The phenomenal Debbie Allen, three-time Emmy award winner for choreography, will present an original production at the John F. Kennedy Center’s Eisenhower Theater this weekend.
Allen’s “FREEZE FRAME… Stop the Madness,” is a fusion of cinema, spoken word, hip hop, song, and of course, dance, examining who we are and what role we can play in gun violence and social justice. The performance runs October 27 to 30.
Debbie Allen’s “FREEZE FRAME…Stop the Madness. (AP and Facebook Photos)

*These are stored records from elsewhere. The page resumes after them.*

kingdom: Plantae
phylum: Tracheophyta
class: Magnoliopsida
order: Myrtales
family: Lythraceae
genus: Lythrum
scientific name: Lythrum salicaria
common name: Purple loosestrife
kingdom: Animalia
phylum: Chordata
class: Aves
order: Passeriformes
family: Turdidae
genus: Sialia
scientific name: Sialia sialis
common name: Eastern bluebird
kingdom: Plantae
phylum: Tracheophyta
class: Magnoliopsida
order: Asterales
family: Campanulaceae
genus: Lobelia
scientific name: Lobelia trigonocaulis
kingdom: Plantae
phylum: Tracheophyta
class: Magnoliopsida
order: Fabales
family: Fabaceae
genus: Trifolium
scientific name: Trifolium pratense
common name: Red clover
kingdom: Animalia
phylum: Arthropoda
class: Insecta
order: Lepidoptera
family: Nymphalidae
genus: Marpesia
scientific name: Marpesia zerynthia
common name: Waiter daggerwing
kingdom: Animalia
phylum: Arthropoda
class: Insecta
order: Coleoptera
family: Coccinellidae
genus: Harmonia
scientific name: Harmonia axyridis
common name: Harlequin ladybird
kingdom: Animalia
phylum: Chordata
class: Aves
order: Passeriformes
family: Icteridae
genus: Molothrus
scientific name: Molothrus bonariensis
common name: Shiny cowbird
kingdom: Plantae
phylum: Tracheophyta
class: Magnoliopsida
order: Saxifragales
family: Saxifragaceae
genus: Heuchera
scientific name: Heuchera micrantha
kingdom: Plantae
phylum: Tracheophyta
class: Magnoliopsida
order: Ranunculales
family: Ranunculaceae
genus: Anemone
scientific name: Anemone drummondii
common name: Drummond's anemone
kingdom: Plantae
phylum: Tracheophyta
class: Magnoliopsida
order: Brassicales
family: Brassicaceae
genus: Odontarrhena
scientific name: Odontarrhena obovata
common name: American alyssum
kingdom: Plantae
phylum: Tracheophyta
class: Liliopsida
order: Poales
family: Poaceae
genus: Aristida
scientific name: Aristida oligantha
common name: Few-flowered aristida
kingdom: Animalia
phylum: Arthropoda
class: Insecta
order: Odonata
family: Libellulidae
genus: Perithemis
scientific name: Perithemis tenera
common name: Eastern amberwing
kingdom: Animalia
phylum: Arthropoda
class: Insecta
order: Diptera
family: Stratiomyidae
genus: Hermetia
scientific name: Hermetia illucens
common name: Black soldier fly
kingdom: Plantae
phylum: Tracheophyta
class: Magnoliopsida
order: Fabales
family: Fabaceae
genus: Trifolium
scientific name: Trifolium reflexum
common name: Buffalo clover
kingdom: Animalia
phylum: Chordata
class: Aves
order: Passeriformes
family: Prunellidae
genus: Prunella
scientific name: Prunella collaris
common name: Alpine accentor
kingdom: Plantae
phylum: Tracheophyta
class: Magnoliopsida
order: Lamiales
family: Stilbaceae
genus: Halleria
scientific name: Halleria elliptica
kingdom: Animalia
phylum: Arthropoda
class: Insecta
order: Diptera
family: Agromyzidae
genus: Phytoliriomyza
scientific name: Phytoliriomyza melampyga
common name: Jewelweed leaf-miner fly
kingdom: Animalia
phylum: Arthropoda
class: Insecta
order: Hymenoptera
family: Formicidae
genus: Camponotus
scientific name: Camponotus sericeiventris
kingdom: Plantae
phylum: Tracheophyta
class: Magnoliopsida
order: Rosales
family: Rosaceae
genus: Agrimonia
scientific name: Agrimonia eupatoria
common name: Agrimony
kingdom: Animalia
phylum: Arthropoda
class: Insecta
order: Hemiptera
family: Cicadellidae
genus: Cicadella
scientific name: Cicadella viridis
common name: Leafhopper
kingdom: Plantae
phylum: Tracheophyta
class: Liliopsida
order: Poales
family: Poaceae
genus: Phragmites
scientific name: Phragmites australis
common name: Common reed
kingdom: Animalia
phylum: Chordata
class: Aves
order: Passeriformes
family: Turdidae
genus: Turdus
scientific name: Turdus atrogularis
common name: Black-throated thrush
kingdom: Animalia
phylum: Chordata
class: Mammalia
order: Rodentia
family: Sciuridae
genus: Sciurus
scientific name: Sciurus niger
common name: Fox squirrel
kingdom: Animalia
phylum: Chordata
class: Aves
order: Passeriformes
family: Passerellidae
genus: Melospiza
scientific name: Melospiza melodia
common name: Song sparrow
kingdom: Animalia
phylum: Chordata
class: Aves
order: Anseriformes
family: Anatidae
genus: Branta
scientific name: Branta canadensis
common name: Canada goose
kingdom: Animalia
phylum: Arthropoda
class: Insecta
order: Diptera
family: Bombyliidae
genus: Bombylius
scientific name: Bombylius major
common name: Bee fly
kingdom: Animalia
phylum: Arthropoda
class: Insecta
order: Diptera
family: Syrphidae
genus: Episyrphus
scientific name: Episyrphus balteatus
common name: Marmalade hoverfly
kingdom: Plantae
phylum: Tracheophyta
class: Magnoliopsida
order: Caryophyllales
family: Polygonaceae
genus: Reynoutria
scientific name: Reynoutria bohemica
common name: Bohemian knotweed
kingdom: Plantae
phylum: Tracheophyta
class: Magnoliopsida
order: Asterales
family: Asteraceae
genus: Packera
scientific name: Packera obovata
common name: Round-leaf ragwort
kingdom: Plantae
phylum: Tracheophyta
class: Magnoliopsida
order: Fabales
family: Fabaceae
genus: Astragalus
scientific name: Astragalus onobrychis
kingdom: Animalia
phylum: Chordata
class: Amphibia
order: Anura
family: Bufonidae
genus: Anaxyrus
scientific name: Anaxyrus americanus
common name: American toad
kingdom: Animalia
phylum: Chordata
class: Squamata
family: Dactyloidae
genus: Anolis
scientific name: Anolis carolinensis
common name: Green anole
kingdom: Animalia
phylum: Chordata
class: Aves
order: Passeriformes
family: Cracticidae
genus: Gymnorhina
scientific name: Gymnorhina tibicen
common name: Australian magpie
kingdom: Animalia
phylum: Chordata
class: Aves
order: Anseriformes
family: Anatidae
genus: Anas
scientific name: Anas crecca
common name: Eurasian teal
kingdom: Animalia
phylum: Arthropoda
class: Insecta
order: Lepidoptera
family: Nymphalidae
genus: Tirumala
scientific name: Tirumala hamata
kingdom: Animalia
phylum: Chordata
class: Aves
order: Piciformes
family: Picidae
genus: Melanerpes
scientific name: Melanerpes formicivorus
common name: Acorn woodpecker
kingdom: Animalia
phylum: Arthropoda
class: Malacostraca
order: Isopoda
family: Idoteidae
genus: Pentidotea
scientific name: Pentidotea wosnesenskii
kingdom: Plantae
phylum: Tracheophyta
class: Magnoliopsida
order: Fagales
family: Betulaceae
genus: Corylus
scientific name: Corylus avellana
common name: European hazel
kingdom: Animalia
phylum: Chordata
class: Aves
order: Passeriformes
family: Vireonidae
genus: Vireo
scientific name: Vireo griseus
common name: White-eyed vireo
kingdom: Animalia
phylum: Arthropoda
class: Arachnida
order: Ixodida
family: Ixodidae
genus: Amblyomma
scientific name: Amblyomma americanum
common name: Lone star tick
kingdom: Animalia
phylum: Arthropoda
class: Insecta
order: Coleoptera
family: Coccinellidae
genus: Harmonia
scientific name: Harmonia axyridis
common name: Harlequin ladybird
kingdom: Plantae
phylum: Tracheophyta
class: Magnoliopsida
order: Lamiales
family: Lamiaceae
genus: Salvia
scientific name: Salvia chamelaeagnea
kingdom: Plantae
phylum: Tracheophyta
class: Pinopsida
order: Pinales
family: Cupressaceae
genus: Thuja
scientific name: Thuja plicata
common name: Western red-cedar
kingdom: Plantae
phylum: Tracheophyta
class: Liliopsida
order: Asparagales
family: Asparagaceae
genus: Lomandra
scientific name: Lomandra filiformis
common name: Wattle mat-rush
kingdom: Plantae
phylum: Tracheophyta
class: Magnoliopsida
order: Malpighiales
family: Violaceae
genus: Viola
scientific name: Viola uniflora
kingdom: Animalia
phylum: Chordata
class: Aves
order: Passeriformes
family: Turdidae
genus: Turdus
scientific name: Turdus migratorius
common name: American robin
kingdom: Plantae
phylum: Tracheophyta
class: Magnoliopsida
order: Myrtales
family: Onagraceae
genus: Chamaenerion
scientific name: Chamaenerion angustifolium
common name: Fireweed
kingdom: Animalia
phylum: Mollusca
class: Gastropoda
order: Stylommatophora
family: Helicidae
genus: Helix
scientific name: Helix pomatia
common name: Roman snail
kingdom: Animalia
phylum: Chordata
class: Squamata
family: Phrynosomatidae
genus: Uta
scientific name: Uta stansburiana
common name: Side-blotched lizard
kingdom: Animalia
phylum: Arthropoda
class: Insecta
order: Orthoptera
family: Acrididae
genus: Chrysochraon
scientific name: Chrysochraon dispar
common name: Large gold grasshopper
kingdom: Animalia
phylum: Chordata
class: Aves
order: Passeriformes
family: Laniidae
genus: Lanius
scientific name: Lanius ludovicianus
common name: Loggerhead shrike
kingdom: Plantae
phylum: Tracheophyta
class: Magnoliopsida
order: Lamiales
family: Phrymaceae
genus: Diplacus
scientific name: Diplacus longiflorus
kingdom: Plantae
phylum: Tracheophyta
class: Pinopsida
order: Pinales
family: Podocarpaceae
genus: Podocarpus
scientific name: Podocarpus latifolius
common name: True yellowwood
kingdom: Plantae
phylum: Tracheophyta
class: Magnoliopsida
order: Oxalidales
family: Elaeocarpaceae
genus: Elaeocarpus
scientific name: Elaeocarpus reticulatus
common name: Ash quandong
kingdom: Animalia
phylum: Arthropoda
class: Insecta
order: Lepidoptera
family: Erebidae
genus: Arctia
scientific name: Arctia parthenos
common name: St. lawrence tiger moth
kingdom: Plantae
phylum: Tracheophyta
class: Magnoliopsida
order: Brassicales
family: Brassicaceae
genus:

“It takes place on the moment of a horrible incident getting ready to happen, and it stops,” Allen told Garcelle Beauvais and Ross Matthews of the Hollywood Today Live Show. “That’s why I called it FREEZE FRAME.”
The sensational musical originally premiered at the 2013 Brisbane Festival in Australia, relaying to a packed audience the American dilemma at the intersection of gun violence, race relations, loving children, and the police. It was also performed at the Wallis Annenberg Center for the Performing Arts in Los Angeles this February. Allen, a Houston native and a graduate of Howard University, plays the role of a Latino grandmother who is also a third-generation gang member.
FREEZE FRAME’s fusion starts with film, leads into stage, then dance, song, monologue, spoken word, and drama. The edgy artwork shows how the character’s lives connect because of an act of violence. The audience experiences how the characters impact others through a “real world” lens, leading to a life-changing surprise ending.
Allen recently revealed that she would like to see FREEZE FRAME become a national performance tour with a panel discussion and a dance day. The Kennedy Center, in its Centennial Celebration, has identified FREEZE FRAME as part of its programming because the piece celebrates Courage and Justice, two of the five ideals inspired by the center’s visionary, President John F. Kennedy.
Allen, also a Golden Globe award winner for acting, created this powerful fusion of art disciplines as a response to her observation of gang violence and senseless killings in Los Angeles more than 30 years ago.
In a recent national survey of 2,010 adults, including 1,567 registered voters, The Pew Research Center found that “the public overall remains divided over whether it is generally more important to protect the right of Americans to own guns (52 percent) or to control gun ownership (46 percent) .” FREEZE FRAME is street-inspired, aiming to enlighten audiences’ awareness of gun violence. Allen has positioned the piece to transform everyone’s heart and soul.
On the multiple Golden Globe and Emmy Award-winning TV show “Fame,” Allen’s character Lydia Grant memorably told dancers “you’ve got big dreams, you want fame, well fame costs; and right here is where you start paying… in sweat.” Allen is also an executive producer of Shonda Rhimes “Grey’s Anatomy” series.
Allen told Markette Sheppard and Chris Leary of the Great Day Washington TV Show that she feels chosen to produce FREEZE FRAME based upon her life’s work in the performing arts and the diverse Black and Latino community.
“When I worked for Ms. Allen as a dance instructor and stage manager at the Debbie Allen Dance Academy, we would come to Washington, D.C. to perform a production, and then take it back to Los Angeles as a gala production,” said Ralph Glenmore, a former Alvin Ailey dancer of nine years and a native Washingtonian. Over several years, Glenmore performed “Chorus Line” on Broadway and on tour, and later served as resident dance supervisor for “The Lion King” in Los Angeles.
“Ms. Allen can do everything,” he added. “She has the energy. She can teach, she can dance, she can perform, and direct. You have to respect her and follow her to learn. I would think, how do you do this, to keep this going?”
A free panel discussion will follow the 8 p.m. performance of FREEZE FRAME on Oct. 29, titled “Power of the Arts to Be Transformative,” and hosted by Whoopi Goldberg. Panelists include Nicole Hockley of Sandy Hook Promise; BET Honors Television and award-winning filmmaker Lee Daniels; BET Honors Theatrical Arts award-winner Phylicia Rashad; Dr. Michael Eric Dyson of Georgetown University; and Kayla Hicks, the Director of the African-American & Community Outreach with the Educational Fund to Stop Gun Violence.